Behind the scenes, the setup is that Batman writer Scott Snyder and newcomer James Tynion IV jointly developed this concept. Snyder helps with the plot, while Tynion does most of the heavy lifting. It’s an interesting relationship, with a dynamic core that centers on their, mentor-protégé situation. Don’t let the cover fool you, the two writers are equal conceptually, but the execution is the rise of a new talent.
On stage, the setup is that of a new character debuting in a zero issue. There is an inherit challenge with that situation. Zero issues are best when recapping previous stories or revealing a new bit of information. To debut before there is a proper storyarc has the potential to spoil a reader’s engagement with the character and story. We learn about what makes up a character as a story progresses, rarely prior. This is not a challenge that can’t be overcome, but it certainly doesn’t do a brand new hero any favors. It is especially difficult for a new creator coming out of the shadow of another creator.
Many will read Talon #0 (and the rest of the Talon series for that matter) and feel Snyder’s influence over the title. But we have to wonder, is it Snyder’s influence or Snyder and Tynion’s shared sensibility that’s on display? As the two writers discussed during our interview, they have much in common when it comes to creating narratives. It’s something I wonder about now after reading Talon #0 in its entirety, rereading Tynion’s previous work and reflecting on our previous conversation. As they said, you must have an unbreakable compass when it comes to a story. We’ve seen this from Snyder; perhaps we’re also seeing this from Tynion.
From its opening pages to its conclusion, Talon #0 is a character study and survey of the narrative terrain. Calvin Rose is someone who continually finds himself trapped, backed into a corner and making last minute maneuvers to escape. His father’s abandonment, the circus’ abandonment and his own abandonment of his evil duty demonstrate a character that lives in the final moment before death.
Clearly patriarchal issues rule the roost for Calvin, as the three father figures in his life (his own father, his escape artist mentor and Mr. Haley) have all led him into traps. It is the masters of the Court of Owls who have shown the most interest in him, but their love is a bit hard to embrace. The conflicting emotions that Calvin has to come to terms with are perhaps the most interesting aspect of his origin story. That and demanding his pants after surviving his latest death trap.

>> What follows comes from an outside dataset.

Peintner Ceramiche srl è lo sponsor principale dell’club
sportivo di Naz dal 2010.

If Talon #0 has a fault it’s that Tynion is overly verbose with the narration. Maybe this is getting into the minutia. After all it is perfectly reasonable to go heavy on the narration given the context of the issue. On the other hand, narration-heavy comics is something to be cautious of going forward. We’ve seen this story before in numerous mediums, and we’ll see this story again countless times, so it’s the execution that will differentiate this series from other escape-on-the-run adventure series.

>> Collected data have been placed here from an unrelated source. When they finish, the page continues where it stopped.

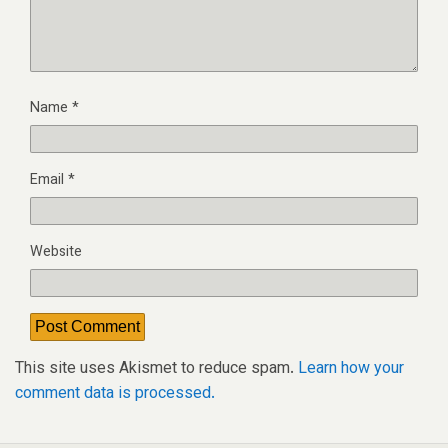
Name
*
Email
*
Website
This site uses Akismet to reduce spam.
Learn how your
comment data is processed.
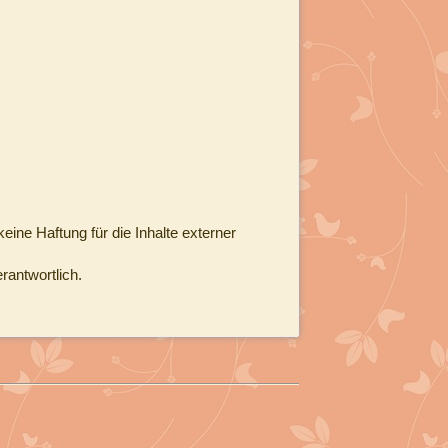
keine Haftung für die Inhalte externer
rantwortlich.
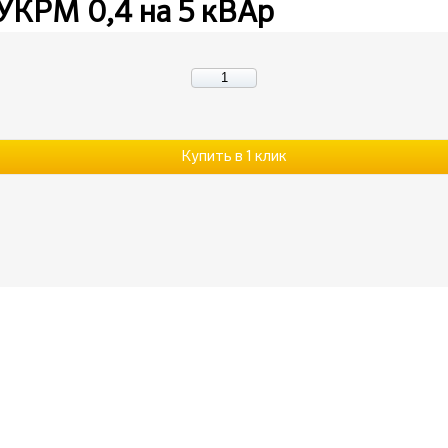
УКРМ 0,4 на 5 кВАр
Купить в 1 клик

Part of that execution is in the hands of artist Guillem March and colorist Tomeu Morey. Their work in this issue is very commendable. There isn’t one breakout panel, but the pencils, inks and colors are nothing to ignore. The overall effort certainly work to set the tone, but much of that is due to the plot.

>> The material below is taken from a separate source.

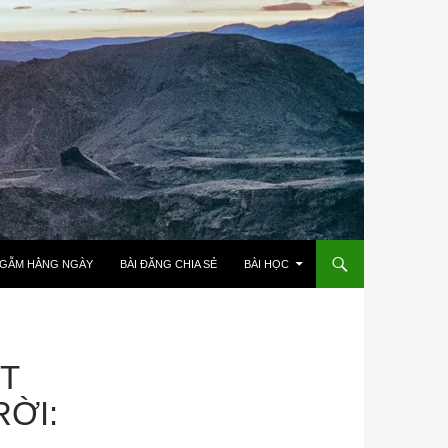
NGẪM HẰNG NGÀY
BÀI ĐĂNG CHIA SẺ
BÀI HỌC
ẬT
ỜI:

Getting back to the emotional core, Talon is connecting the old with the new: the escape artist tradition married to a creation that has its roots in the New 52. It is both a reflection of the new era and of the promise that is the New 52. New creations and fresh takes on old concepts; new creators with their hands in the past, but their feet planted in the present. Whether the rest of the New 52 has lived up to that idea is debatable. Talon is, however, certainly showing the potential that Tynion felt when he pitched the idea.